Residence credit includes:
- Day and evening courses from the quarterly time schedule at the student's home UW campus, including fieldwork and individual-study courses that don't require that the student be on campus, but not including C-prefix or DL-prefix online learning courses
- Evening Degree Program courses
- Credit courses offered by UW Professional and Continuing Education taken by students in good academic standing, except C-prefix and DL-prefix online learning courses
- Foreign study credit earned through UW-sponsored International Programs and Exchanges that are recorded on the transcript as UW credit
Residence credit does not include:
- Transfer courses
- UW online learning courses, including both UW C-prefix and DL-prefix courses
- Any UW courses taken by students on drop status
- UW-Bothell or UW-Tacoma credits, for students matriculated at the Seattle campus, and vice-versa. Only credits earned at the campus granting the degree are considered residence credits.

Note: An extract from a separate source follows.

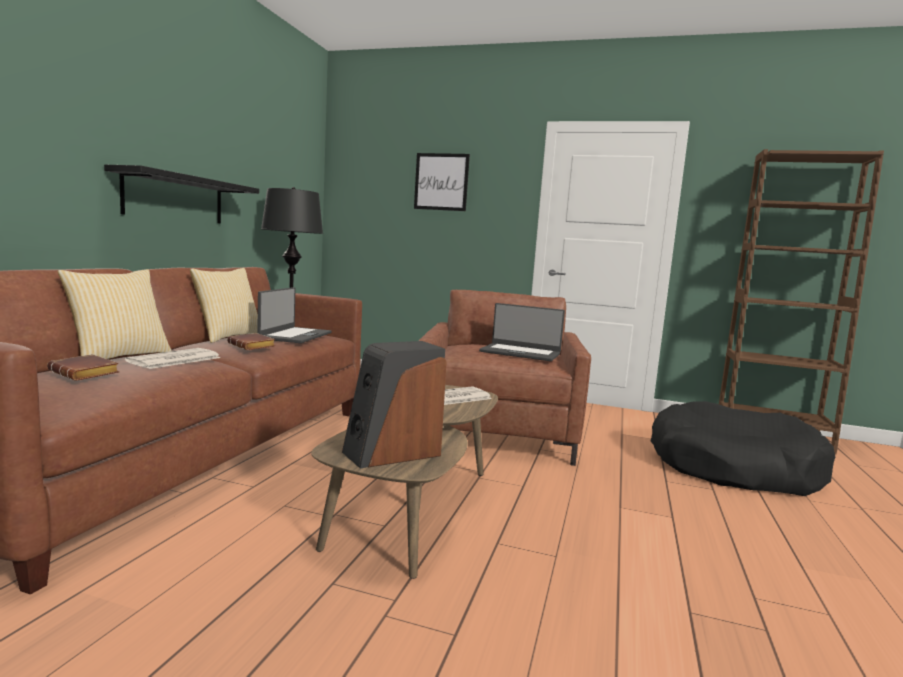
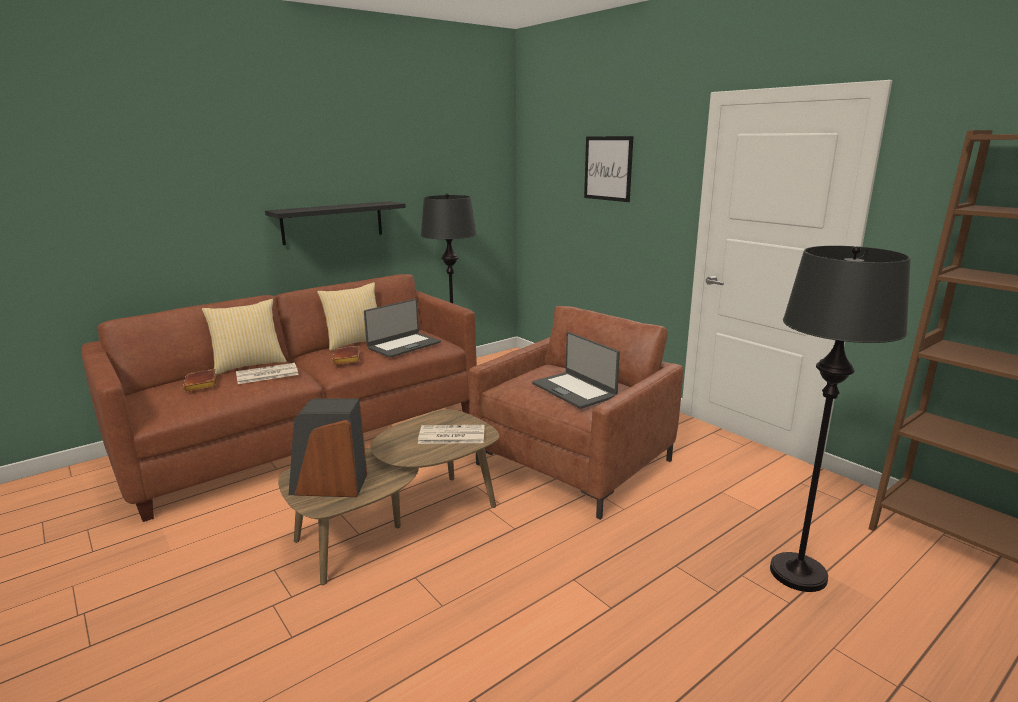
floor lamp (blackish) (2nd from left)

- AP and International Baccalaureate credit
- Advanced placement credit
- Credit by examination
- College in the High School, including courses sponsored by UW Professional and Continuing Education
- Armed Forces Training School credit
- Foreign study credit that appears on the student's transcript as transfer credit
A matriculated student is one who has been admitted to a UW school or college, as a premajor or declared major. To be granted an undergraduate degree, a student must complete at least 45 UW credits as a matriculated student.
After a student has been admitted to the UW, types of UW credit which count toward this matriculation requirement include "regular" credit courses listed in the quarterly Time Schedule, credits taken at another UW campus, credit courses offered by UW Professional and Continuing Education, and all UW online learning courses.